Find the line containing "right shoulder: (196, 473)" in the records below. Copy exactly that line and each one after it, ending at the line containing "left knee: (731, 641)", and nothing more.

Extracted entries:
• • • • •

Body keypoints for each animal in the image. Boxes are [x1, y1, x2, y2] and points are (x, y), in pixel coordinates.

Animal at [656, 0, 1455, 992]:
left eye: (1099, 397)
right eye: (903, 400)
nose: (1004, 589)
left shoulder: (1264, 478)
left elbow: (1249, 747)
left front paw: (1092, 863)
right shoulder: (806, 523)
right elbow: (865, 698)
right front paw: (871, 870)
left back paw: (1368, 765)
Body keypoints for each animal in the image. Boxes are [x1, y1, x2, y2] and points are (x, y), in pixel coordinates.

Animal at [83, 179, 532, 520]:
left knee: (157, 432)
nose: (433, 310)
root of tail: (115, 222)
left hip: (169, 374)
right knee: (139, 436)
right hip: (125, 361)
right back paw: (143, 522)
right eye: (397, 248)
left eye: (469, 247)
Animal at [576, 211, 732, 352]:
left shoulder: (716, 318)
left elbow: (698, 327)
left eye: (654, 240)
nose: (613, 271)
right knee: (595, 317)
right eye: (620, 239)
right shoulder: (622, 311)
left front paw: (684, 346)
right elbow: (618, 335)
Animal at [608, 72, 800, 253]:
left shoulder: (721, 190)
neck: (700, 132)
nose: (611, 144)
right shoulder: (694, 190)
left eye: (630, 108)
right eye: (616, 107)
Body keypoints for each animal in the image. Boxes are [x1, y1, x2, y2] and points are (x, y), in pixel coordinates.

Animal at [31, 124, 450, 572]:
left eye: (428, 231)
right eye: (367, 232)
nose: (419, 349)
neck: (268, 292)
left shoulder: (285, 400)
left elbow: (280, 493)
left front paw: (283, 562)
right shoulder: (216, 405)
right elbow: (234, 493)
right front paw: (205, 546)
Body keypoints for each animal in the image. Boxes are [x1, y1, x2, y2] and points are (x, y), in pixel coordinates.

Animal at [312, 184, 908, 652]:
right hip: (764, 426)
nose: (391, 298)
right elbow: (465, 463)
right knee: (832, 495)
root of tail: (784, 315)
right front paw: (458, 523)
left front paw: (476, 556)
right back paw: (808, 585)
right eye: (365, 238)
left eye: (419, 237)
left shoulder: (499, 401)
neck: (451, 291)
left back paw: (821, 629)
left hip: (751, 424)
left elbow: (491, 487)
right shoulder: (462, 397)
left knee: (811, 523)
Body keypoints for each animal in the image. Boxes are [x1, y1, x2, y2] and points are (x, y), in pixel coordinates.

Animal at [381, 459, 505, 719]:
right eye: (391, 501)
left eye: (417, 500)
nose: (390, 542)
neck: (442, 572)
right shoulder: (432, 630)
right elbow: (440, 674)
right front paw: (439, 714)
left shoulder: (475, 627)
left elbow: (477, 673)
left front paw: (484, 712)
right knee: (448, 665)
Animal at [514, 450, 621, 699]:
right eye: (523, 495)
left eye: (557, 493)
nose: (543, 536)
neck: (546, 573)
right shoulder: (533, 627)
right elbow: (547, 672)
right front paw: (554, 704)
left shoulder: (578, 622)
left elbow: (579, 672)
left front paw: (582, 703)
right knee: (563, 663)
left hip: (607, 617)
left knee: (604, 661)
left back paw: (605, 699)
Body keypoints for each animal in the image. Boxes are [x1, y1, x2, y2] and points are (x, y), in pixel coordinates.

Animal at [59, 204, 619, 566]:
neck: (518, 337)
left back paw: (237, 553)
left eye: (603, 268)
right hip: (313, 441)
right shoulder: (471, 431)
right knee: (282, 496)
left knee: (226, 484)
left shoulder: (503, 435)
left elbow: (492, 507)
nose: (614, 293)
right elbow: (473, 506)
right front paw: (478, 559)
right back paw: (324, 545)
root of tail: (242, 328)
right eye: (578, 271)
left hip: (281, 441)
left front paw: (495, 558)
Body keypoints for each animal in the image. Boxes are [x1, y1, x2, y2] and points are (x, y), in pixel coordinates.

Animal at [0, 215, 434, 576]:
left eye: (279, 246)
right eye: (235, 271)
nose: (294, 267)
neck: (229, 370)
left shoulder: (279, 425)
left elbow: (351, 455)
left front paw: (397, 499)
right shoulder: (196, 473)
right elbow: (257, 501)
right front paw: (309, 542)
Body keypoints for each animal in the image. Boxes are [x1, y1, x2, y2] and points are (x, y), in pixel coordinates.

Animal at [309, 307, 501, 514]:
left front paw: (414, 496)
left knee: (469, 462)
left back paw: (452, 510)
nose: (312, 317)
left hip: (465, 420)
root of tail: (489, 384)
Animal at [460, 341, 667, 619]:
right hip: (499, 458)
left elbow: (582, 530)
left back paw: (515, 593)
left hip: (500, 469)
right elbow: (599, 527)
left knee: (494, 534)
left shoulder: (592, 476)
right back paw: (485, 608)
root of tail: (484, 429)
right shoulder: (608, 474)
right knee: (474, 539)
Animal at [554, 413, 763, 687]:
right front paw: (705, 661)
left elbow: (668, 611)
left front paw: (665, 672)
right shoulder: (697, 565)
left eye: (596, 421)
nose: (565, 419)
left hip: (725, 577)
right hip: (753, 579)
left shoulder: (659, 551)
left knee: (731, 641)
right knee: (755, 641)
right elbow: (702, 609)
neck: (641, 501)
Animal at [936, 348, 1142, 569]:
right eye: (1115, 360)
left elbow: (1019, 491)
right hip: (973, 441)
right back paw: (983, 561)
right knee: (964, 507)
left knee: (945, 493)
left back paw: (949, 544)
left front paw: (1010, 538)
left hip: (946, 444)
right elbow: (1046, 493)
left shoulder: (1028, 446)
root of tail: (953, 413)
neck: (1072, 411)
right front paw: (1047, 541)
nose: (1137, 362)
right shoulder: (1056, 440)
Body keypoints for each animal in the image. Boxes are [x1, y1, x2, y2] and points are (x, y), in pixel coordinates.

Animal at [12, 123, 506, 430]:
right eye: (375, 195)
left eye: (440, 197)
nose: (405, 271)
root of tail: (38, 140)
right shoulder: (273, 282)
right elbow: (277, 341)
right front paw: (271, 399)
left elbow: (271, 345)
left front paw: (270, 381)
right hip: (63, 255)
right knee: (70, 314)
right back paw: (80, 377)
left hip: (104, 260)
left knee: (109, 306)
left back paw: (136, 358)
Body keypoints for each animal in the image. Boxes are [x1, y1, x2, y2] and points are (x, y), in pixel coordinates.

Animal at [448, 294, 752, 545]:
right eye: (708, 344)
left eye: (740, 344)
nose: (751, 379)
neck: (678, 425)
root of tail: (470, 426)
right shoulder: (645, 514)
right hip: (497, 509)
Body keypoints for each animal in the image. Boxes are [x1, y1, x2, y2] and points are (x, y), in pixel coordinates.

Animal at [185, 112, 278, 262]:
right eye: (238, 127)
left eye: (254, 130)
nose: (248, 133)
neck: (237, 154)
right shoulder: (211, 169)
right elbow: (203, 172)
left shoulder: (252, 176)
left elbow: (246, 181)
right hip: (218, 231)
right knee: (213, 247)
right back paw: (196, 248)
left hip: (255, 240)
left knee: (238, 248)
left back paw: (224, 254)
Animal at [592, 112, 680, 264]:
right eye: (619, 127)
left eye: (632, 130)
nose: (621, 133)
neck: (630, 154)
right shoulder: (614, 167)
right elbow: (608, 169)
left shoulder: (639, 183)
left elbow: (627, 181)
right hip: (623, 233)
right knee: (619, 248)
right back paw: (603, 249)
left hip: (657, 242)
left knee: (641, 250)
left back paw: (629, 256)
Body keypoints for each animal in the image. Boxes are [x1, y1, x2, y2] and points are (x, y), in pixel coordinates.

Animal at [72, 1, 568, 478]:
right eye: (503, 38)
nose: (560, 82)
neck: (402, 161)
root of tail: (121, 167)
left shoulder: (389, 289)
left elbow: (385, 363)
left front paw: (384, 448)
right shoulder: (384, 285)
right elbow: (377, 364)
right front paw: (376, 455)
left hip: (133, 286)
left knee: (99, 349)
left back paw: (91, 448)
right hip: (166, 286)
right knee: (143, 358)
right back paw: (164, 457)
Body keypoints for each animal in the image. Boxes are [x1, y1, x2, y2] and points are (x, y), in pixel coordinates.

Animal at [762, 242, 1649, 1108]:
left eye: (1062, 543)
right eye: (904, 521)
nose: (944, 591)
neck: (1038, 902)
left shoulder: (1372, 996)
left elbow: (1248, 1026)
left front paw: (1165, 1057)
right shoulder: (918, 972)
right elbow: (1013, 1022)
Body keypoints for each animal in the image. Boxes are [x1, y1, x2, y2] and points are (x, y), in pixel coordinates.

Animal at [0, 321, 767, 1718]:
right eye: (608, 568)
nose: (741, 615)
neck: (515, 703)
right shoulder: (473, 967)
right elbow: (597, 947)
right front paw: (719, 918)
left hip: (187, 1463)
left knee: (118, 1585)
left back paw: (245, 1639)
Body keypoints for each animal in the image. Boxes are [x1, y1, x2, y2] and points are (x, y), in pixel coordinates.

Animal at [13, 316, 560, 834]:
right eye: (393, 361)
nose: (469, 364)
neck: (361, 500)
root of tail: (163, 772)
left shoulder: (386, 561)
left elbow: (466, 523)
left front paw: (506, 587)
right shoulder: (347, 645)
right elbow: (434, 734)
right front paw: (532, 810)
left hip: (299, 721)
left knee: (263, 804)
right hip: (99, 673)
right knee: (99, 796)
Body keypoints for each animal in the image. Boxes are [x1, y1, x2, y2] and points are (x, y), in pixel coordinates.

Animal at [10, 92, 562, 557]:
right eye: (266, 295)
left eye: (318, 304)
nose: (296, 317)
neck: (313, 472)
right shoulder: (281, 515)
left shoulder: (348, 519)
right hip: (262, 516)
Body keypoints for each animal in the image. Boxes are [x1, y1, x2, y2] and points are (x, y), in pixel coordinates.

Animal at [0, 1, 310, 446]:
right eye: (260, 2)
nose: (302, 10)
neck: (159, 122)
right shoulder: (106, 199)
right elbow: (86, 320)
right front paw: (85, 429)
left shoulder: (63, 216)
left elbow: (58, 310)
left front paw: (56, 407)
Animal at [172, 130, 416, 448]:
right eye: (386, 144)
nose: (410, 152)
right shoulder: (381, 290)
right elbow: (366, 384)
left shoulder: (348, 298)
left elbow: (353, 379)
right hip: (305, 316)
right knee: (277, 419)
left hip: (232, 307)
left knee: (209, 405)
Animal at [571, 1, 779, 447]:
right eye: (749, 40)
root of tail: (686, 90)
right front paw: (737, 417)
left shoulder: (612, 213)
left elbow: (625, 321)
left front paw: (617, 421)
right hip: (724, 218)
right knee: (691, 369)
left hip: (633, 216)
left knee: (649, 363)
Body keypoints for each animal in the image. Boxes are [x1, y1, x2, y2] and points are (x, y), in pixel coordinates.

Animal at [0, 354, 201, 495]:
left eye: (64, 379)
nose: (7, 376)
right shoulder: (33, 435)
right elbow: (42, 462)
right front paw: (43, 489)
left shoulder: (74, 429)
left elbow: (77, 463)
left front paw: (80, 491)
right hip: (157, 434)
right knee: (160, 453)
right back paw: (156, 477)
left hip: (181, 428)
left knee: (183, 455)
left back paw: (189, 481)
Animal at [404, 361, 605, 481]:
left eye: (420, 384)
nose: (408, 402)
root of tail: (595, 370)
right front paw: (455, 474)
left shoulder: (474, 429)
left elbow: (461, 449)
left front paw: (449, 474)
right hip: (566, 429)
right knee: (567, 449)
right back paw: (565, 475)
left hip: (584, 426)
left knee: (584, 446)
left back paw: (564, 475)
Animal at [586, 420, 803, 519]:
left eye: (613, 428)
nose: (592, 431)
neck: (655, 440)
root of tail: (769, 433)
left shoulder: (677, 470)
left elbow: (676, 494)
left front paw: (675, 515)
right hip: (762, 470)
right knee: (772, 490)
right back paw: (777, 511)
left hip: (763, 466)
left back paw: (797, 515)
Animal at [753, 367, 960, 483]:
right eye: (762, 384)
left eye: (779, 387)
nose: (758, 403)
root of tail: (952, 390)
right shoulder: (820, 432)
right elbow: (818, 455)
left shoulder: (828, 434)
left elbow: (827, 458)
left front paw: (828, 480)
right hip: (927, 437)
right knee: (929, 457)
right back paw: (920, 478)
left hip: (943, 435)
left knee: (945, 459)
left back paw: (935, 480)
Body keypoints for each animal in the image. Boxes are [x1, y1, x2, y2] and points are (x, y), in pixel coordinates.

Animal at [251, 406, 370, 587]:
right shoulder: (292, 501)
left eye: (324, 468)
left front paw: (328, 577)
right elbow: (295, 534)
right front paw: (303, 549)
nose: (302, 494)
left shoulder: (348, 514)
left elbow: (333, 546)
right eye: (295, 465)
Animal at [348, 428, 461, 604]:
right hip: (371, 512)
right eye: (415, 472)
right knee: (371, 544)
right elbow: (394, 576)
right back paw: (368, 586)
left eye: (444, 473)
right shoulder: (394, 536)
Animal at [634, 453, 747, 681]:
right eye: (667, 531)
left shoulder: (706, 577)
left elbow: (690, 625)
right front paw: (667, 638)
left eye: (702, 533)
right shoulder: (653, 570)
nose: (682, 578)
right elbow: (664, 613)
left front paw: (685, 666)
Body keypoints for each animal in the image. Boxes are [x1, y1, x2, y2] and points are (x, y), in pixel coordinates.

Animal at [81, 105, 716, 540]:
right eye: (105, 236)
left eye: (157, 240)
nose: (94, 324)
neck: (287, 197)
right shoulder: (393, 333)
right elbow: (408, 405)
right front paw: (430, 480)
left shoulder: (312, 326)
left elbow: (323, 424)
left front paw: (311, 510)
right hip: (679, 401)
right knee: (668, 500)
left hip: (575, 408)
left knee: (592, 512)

• • • • •

Written reply:
right shoulder: (196, 473)
right elbow: (257, 501)
right front paw: (309, 542)
Body keypoints for each animal in the image. Boxes are [x1, y1, x2, y2] and points are (x, y), in pixel coordinates.

Animal at [309, 307, 501, 514]:
left front paw: (414, 496)
left knee: (469, 462)
left back paw: (452, 510)
nose: (312, 317)
left hip: (465, 420)
root of tail: (489, 384)
Animal at [460, 341, 667, 619]:
right hip: (499, 458)
left elbow: (582, 530)
left back paw: (515, 593)
left hip: (500, 469)
right elbow: (599, 527)
left knee: (494, 534)
left shoulder: (592, 476)
right back paw: (485, 608)
root of tail: (484, 429)
right shoulder: (608, 474)
right knee: (474, 539)
Animal at [554, 413, 763, 687]:
right front paw: (705, 661)
left elbow: (668, 611)
left front paw: (665, 672)
right shoulder: (697, 565)
left eye: (596, 421)
nose: (565, 419)
left hip: (725, 577)
right hip: (753, 579)
left shoulder: (659, 551)
left knee: (731, 641)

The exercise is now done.